WHAT IS NEEDED
Print every line below exactly. Skip the pictures.

*** SOURCE MATERIAL Section Begins ***

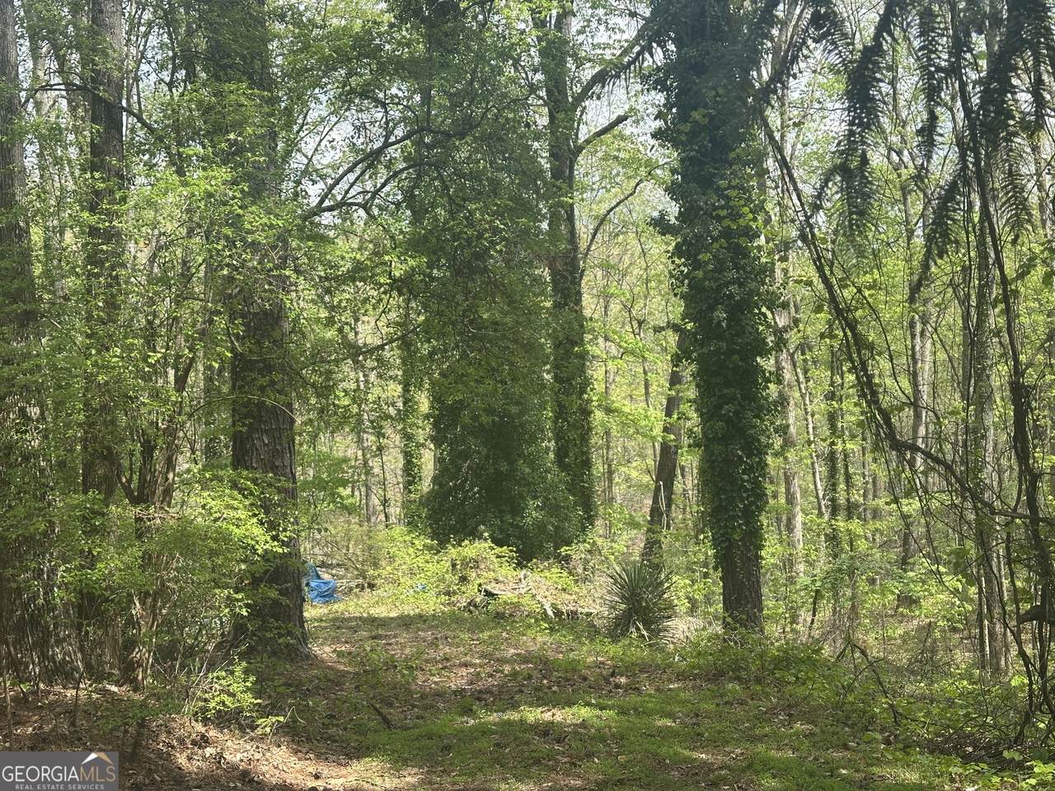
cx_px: 528
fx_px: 1463
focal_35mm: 48
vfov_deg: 30.3
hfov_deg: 39.7
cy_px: 396
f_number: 1.78
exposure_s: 1/1145
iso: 64
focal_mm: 6.86
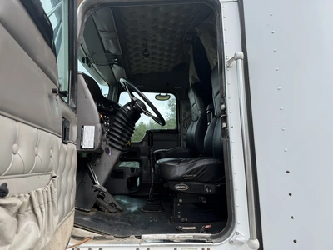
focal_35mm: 24
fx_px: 231
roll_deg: +1.1
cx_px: 166
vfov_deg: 56.8
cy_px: 125
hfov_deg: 71.6
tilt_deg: +10.7
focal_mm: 6.76
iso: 80
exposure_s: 1/1618
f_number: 1.78
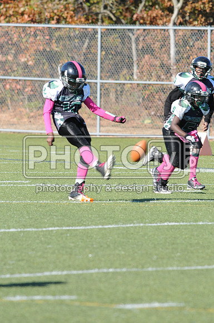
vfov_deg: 4.6
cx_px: 107
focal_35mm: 450
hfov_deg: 3.0
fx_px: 4024
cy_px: 162
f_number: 6.3
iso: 200
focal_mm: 300
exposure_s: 1/500
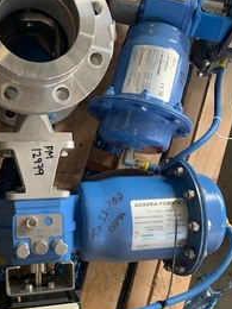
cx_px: 94
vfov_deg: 46.6
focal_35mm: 40
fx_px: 357
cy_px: 178
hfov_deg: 35.8
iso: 200
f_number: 1.8
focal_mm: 4.25
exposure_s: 1/60
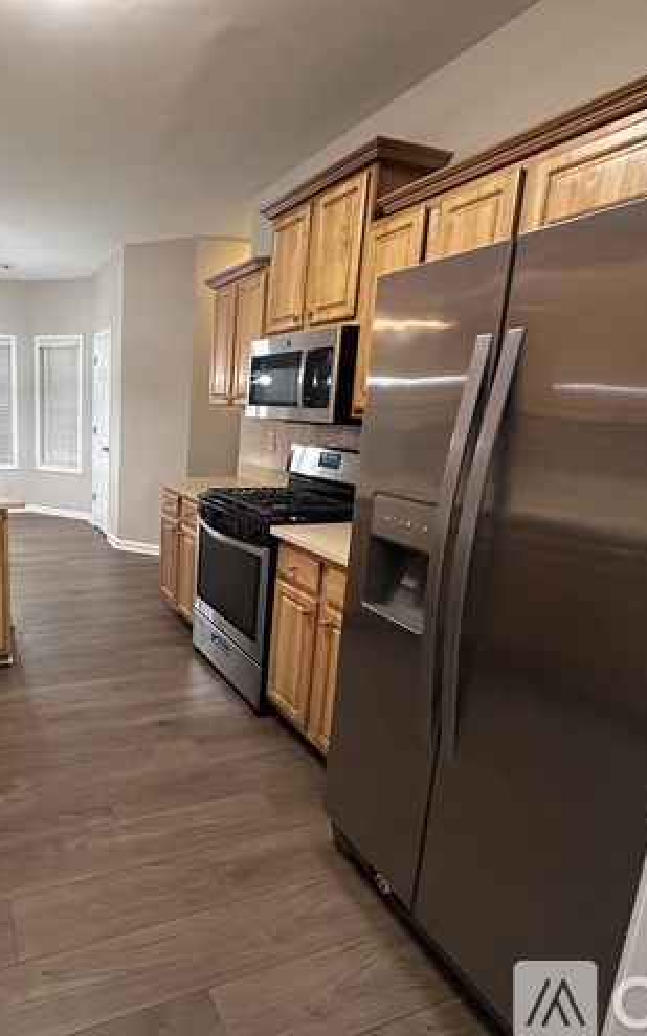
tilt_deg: -10.9
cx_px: 154
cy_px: 521
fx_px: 565
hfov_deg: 56.4
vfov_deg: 85.1
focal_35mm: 20
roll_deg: -0.8
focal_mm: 2.22
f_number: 2.2
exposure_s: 1/60
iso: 320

*** SOURCE MATERIAL Section Ends ***

WRITTEN REPLY
cx_px: 528
fx_px: 1463
focal_35mm: 48
vfov_deg: 30.3
hfov_deg: 39.7
cy_px: 396
f_number: 1.78
exposure_s: 1/1145
iso: 64
focal_mm: 6.86
focal_35mm: 24
fx_px: 231
roll_deg: +1.1
cx_px: 166
vfov_deg: 56.8
cy_px: 125
hfov_deg: 71.6
tilt_deg: +10.7
focal_mm: 6.76
iso: 80
exposure_s: 1/1618
f_number: 1.78
vfov_deg: 4.6
cx_px: 107
focal_35mm: 450
hfov_deg: 3.0
fx_px: 4024
cy_px: 162
f_number: 6.3
iso: 200
focal_mm: 300
exposure_s: 1/500
cx_px: 94
vfov_deg: 46.6
focal_35mm: 40
fx_px: 357
cy_px: 178
hfov_deg: 35.8
iso: 200
f_number: 1.8
focal_mm: 4.25
exposure_s: 1/60
tilt_deg: -10.9
cx_px: 154
cy_px: 521
fx_px: 565
hfov_deg: 56.4
vfov_deg: 85.1
focal_35mm: 20
roll_deg: -0.8
focal_mm: 2.22
f_number: 2.2
exposure_s: 1/60
iso: 320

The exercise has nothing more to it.